돌출-피라미드 표면의 열성능

Abstract

The recent miniaturization of electronic devices has increased the power densities of such systems. The increase in heat density might deteriorate the life and performance of electronic equipments if they are not managed properly. Power transmitters used for sonar systems are typical examples seriously influenced by the increasing heat density. Power transmitters for sonar systems are thermally-managed under forced convection conditions. Harsh spacial constraints are required for power transmitters. Hence, low-profile and high performance extended surfaces are needed to thermally control power transmitters. In this study, a novel protrusion-pyramid (PP) surface composing of protrusions and pyramids is proposed. The 3-D CFD thermal model and the test rig have been developed to explore the thermal performances of the PP surface. The 3-D CFD thermal modeling has been validated by comparing the measurement results and the numerical results. The comparison shows the discrepancy between the experimental result and the numerical result is within 10%. Eight case studies are conducted using various configurations of pyramids, dimples, protrusions, and cylindrical pins to explore the feasibility of the PP surface. The investigation has found that the PP surface may have better thermal performance compared with conventional surfaces.
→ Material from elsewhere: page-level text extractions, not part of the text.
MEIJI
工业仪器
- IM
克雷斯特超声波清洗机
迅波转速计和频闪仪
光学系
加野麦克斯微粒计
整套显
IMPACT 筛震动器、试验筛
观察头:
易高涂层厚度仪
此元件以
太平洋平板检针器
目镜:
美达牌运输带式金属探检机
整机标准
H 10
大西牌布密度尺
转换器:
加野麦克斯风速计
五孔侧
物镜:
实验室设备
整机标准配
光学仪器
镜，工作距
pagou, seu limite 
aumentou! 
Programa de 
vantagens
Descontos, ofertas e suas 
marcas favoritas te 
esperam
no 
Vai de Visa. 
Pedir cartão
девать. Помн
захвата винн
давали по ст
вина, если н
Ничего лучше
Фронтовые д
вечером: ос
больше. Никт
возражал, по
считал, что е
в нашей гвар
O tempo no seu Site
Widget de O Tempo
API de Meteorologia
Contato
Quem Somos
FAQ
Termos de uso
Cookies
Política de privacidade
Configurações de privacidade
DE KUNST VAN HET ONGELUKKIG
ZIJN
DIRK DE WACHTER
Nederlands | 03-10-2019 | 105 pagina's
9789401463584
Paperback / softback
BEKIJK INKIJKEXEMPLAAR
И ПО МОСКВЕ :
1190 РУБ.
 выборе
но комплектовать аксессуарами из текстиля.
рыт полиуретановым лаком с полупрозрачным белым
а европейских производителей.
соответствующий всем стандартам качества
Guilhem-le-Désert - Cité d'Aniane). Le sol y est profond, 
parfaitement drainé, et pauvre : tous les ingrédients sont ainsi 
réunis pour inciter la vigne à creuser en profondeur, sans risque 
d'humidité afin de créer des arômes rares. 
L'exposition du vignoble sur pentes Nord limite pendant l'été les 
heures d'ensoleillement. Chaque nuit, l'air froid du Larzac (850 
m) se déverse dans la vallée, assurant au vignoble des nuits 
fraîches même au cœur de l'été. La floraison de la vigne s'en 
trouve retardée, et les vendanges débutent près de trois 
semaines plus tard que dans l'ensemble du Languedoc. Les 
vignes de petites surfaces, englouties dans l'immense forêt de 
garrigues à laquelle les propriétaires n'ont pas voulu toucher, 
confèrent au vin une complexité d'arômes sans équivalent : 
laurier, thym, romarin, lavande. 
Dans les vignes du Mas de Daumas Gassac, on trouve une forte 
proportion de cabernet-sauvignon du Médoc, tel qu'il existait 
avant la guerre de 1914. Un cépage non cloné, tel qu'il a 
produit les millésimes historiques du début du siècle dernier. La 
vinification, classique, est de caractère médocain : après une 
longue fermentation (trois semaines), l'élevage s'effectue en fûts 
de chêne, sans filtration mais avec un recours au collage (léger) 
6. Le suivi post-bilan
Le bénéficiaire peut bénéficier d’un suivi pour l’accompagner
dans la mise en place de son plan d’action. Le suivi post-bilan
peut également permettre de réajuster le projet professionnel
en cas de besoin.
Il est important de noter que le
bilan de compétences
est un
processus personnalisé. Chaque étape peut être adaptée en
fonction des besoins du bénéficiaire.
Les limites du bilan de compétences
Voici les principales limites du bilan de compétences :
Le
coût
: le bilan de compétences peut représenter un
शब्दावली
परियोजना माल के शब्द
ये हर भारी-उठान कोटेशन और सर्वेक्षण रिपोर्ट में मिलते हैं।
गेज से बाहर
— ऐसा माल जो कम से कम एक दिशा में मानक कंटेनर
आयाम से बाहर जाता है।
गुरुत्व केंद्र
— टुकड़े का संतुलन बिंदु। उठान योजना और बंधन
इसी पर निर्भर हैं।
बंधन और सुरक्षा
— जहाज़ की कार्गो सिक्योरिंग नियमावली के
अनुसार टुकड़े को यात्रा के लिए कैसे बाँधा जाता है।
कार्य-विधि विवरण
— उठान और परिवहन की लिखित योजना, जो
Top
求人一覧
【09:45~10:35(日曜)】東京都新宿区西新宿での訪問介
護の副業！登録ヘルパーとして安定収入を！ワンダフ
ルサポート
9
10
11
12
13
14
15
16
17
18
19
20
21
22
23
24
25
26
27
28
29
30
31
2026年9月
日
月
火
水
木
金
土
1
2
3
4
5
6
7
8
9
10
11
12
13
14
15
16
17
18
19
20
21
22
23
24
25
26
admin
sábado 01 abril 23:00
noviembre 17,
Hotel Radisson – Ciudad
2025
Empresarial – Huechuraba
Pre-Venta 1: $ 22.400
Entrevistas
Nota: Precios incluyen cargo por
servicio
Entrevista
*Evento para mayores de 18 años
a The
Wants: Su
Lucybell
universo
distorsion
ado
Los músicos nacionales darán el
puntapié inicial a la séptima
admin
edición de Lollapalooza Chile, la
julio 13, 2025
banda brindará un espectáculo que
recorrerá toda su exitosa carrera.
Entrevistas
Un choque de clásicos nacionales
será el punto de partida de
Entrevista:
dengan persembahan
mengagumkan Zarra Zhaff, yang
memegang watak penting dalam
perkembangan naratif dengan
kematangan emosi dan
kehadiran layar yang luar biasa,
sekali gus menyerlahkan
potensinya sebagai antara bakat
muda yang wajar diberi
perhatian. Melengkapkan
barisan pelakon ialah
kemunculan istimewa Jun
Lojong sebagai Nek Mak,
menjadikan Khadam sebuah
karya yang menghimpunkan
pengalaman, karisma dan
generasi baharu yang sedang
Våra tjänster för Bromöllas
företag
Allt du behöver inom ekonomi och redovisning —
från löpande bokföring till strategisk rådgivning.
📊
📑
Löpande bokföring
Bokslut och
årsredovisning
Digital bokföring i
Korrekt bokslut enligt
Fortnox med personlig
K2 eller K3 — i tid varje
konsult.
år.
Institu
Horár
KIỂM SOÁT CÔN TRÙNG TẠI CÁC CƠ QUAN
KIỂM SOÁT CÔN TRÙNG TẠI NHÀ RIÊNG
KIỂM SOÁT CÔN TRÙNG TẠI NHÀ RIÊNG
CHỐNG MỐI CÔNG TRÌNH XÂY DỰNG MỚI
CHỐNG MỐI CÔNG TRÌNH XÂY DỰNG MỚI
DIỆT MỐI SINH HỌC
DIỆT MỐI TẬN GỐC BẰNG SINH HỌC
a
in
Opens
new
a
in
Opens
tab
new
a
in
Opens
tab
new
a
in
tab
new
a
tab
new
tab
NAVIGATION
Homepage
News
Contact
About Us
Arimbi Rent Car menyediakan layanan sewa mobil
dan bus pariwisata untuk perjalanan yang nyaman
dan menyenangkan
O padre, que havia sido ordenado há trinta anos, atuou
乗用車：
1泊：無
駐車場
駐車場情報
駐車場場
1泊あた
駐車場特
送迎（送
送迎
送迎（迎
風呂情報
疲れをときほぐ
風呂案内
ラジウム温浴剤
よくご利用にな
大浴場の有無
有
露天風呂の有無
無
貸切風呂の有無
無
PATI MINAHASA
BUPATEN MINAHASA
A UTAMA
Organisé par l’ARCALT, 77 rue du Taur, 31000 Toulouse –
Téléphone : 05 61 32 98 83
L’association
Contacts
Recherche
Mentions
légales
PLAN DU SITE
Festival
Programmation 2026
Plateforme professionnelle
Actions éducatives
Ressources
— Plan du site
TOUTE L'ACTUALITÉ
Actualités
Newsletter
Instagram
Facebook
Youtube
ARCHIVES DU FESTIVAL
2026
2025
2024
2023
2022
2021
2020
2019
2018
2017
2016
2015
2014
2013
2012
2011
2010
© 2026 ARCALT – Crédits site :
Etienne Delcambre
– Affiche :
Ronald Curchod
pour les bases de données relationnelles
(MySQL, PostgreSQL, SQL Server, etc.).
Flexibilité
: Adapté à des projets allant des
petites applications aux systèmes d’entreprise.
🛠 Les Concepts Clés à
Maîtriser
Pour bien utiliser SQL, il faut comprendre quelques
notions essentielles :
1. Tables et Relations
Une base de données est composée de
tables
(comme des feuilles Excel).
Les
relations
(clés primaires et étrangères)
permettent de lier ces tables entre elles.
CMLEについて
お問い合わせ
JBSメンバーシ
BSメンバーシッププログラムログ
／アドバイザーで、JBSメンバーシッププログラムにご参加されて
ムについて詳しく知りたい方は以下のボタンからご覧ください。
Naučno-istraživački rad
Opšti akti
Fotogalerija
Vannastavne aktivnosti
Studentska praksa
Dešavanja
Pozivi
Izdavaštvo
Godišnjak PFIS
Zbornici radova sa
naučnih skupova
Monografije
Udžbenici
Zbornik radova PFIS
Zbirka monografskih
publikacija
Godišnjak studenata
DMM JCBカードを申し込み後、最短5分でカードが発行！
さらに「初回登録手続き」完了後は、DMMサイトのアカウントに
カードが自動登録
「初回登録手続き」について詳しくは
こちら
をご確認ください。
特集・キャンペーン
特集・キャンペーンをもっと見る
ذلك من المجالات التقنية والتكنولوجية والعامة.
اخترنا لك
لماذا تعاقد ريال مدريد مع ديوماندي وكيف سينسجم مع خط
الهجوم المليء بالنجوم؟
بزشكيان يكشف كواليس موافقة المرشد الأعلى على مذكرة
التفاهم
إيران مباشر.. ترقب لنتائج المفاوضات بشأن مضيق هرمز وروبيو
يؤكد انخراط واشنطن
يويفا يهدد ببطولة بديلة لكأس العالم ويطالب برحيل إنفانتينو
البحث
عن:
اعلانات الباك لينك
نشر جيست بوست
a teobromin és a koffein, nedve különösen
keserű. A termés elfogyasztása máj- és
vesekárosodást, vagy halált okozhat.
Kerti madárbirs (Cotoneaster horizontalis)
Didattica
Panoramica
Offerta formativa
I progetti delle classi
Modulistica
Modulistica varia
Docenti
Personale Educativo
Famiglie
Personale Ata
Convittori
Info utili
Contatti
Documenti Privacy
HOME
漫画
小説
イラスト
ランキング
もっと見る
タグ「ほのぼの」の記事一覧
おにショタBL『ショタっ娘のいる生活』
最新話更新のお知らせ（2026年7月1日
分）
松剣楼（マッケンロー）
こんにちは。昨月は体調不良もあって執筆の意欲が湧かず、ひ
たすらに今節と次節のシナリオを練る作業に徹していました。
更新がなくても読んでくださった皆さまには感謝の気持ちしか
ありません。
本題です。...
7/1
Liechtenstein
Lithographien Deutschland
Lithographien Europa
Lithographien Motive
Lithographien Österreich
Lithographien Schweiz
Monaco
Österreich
The validated thermal model has been used to investigate parametric influences on the performance of the PP surface under various parametric conditions including height, depth, and diameter of either protrusions or pyramids. The study reveals that the increase of the height and the depth of the PP could enhance the thermal performance although it should induce the higher pressure loss. The study also shows that the effect of the diameter on the thermal performance of the PP surface is moderate. The investigation has found that the performance factor considering thermal and hydraulic performances is higher at the region of Re ranging from 500-to 1500 than other Re regions. The highest value of the performance factor is determined to be1.28 at Re of 1800 and a diameter of 3.5mm.